O Globo
O zika pode permanecer no organismo por
mais tempo do que supunham cientistas. Casos investigados por uma rede
de pesquisa no Rio mostram que o vírus é capaz de voltar a se manifestar
em pessoas que desenvolveram síndrome de Guillain-Barré, encefalite e
encefalomielite. Além disso, há sinais de que pode causar distúrbios
cognitivos, como perda de memória e dificuldades de raciocínio, em
alguns desses pacientes.
A rede estuda também casos de distúrbios
neurológicos graves em pacientes com chicungunha. Um deles é o de um
homem que morreu em março após desenvolver uma forma grave de
Guillain-Barré.

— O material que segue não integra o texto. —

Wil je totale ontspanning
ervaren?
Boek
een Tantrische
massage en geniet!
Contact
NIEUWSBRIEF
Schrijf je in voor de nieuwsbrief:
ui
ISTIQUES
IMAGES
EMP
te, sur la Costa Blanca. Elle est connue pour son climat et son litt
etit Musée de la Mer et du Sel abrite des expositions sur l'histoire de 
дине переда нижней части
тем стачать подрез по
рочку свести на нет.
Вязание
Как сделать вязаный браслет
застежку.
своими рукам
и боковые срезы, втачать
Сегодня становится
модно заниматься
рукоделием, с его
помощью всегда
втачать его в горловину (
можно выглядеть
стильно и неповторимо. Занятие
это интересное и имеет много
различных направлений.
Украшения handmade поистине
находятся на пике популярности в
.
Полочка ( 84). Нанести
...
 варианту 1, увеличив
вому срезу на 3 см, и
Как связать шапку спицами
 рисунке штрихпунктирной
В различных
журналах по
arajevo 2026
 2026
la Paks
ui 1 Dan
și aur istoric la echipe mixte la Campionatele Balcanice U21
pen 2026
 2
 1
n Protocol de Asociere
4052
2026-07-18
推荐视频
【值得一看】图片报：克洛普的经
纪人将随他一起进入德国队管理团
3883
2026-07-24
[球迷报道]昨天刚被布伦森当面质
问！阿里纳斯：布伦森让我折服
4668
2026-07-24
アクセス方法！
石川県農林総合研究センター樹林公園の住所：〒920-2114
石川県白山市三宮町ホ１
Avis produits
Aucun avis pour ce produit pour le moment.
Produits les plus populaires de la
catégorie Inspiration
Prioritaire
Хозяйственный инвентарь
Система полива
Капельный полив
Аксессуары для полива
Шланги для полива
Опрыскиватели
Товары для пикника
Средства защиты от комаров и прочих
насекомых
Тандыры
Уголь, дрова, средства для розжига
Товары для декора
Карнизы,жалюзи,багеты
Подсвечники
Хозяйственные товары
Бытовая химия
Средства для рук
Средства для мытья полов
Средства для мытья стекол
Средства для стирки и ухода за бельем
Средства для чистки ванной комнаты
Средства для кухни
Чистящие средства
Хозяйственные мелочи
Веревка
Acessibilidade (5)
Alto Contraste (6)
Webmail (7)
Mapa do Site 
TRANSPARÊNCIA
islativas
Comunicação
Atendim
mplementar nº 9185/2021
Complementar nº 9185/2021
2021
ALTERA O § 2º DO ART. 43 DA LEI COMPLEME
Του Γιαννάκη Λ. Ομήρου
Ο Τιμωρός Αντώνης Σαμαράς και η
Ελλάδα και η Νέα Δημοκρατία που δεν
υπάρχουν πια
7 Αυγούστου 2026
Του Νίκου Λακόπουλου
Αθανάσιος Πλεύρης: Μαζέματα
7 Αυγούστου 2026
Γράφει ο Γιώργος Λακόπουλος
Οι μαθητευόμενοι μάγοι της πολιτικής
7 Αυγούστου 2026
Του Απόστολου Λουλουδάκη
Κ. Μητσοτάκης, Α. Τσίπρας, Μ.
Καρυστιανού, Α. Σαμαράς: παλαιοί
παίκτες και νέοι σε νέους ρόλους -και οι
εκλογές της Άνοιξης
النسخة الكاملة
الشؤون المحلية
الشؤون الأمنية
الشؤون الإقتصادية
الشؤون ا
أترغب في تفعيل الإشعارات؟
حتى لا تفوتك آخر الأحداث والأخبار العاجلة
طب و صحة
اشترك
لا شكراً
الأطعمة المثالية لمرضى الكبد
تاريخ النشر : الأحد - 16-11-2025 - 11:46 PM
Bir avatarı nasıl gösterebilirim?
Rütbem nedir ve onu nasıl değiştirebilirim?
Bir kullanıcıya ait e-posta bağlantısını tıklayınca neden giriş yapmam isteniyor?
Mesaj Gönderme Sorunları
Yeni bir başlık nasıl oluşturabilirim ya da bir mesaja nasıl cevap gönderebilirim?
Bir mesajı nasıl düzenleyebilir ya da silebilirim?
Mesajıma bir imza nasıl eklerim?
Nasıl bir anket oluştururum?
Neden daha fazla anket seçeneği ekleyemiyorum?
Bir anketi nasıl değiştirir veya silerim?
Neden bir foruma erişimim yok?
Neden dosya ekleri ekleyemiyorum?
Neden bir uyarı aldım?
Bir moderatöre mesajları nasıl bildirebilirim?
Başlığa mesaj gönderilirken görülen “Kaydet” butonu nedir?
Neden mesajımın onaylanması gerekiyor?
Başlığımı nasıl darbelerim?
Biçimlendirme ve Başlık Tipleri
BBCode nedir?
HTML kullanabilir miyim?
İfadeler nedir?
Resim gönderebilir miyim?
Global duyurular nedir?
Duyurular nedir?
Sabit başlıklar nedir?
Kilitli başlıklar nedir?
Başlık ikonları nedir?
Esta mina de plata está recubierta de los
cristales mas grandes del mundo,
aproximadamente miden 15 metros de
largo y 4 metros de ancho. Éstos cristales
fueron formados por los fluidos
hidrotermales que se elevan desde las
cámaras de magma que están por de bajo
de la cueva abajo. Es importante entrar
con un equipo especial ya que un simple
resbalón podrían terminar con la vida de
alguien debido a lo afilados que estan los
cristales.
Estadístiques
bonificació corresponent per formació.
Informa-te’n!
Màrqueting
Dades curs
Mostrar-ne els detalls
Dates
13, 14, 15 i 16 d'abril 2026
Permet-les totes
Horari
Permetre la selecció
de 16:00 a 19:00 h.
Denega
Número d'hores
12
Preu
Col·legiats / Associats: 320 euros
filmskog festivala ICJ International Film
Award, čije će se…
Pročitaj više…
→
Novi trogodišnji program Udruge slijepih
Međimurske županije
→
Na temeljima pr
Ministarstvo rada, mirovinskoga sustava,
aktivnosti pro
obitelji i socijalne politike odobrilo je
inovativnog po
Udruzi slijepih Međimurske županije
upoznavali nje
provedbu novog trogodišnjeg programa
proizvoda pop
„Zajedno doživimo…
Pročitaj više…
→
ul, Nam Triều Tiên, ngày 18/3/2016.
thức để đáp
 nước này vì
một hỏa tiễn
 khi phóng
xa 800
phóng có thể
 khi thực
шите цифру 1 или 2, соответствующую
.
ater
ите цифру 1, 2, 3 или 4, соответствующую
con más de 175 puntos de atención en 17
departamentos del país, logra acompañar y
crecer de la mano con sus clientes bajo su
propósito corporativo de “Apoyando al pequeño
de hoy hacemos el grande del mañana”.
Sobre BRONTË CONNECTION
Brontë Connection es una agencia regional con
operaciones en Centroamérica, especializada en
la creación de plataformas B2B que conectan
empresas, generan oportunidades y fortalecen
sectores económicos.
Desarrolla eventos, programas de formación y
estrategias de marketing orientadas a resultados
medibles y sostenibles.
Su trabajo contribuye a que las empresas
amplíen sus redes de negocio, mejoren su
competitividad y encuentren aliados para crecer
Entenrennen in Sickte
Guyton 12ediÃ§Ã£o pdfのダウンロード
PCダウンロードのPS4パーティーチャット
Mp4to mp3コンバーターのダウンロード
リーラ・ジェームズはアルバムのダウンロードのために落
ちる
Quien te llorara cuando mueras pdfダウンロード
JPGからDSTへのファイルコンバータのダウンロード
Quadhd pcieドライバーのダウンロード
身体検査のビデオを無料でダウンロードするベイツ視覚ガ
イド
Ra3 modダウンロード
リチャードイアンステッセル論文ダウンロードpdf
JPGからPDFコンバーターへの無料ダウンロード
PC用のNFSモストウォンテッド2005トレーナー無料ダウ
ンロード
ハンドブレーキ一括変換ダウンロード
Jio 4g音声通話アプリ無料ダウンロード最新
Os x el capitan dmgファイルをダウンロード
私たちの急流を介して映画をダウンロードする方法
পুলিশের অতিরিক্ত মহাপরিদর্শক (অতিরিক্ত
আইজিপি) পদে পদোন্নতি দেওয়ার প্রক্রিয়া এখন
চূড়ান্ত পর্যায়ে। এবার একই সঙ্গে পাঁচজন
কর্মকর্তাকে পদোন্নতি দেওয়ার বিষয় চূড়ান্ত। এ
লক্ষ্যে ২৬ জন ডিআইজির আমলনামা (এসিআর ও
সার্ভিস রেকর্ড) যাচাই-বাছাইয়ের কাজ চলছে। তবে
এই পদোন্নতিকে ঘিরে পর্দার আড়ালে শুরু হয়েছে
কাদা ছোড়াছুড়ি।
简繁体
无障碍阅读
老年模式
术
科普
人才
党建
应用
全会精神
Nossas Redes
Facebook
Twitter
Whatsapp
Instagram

O coordenador da rede, o neurologista Osvaldo
Nascimento, professor titular de neurologia da Universidade Federal
Fluminense (UFF) e presidente da Associação de Neurologia do Estado do
Rio de Janeiro (ABN-RJ/Anerj), conta que o paciente foi atendido num
hospital do Rio, teve grave paralisia e acabou por não resistir.
— São casos mais raros, mas que, por sua
gravidade, precisam de prioridade. Também temos observado uma espécie
de persistência do zika e casos mais graves ligados ao chicungunha. O
zika parece se esconder no sistema nervoso e reemergir meses depois, por
gatilhos que ainda desconhecemos. Uma das possibilidades que
investigamos é que ele se torne crônico em alguns casos. Como e por que,
não sabemos ainda — afirma.
EVENTO DISCUTIRÁ CASOS
Nascimento organiza hoje no Rio, no
Instituto de Neurologia Deolindo Couto, da UFRJ, um fórum para
pesquisadores sobre os distúrbios neurológicos associados ao zika e ao
chicungunha. Alguns dos maiores especialistas do Brasil vão debater
casos de síndrome de Guillain-Barré, encefalite e meningoencefalite,
entre outros problemas neurológicos, vistos em pacientes que contraíram
os vírus.
A rede integrada por Nascimento reúne
médicos e cientistas da UFF, UFRJ, Fiocruz, Dasa e PUC-RS, entre outras
instituições. Eles têm acompanhado cerca de 50 pessoas com distúrbios
neurológicos associados à infecção por zika ou chicungunha. Todos os
pacientes são do Grande Rio, atendidos em hospitais das redes públicas e
privada.
Alguns pontos preocupam os pesquisadores. O primeiro é a persistência do vírus zika.
— Em alguns casos, a pessoa
aparentemente se recupera. Mas a doença, a síndrome de Guillain-Barré,
por exemplo, volta a se manifestar após semanas ou meses. Uma hipótese é
que o zika se mantenha latente nos neurônios e algum fator de natureza
imunológica o reative. Vírus como o do herpes-zóster fazem isso. Não
sabemos como esses vírus realmente agem. Existe uma possibilidade de que
possam causar uma espécie de doença crônica, uma Guillain-Barré de
evolução prolongada. Isso é algo que precisa ser investigado — explica o
médico.
SINAIS DE DEMÊNCIA
Outra preocupação dos pesquisadores é o aparecimento de comprometimento cognitivo em alguns desses pacientes.
— Temos observado casos de
comprometimento da memória recente, dificuldades de raciocínio e até
sinais de demência. Mas é cedo para saber o motivo e a evolução. Isso
parece ocorrer em pequeno percentual de pacientes com distúrbios
neurológicos relacionados ao zika. Esse será um dos destaques a serem
debatidos no fórum — observa Nascimento.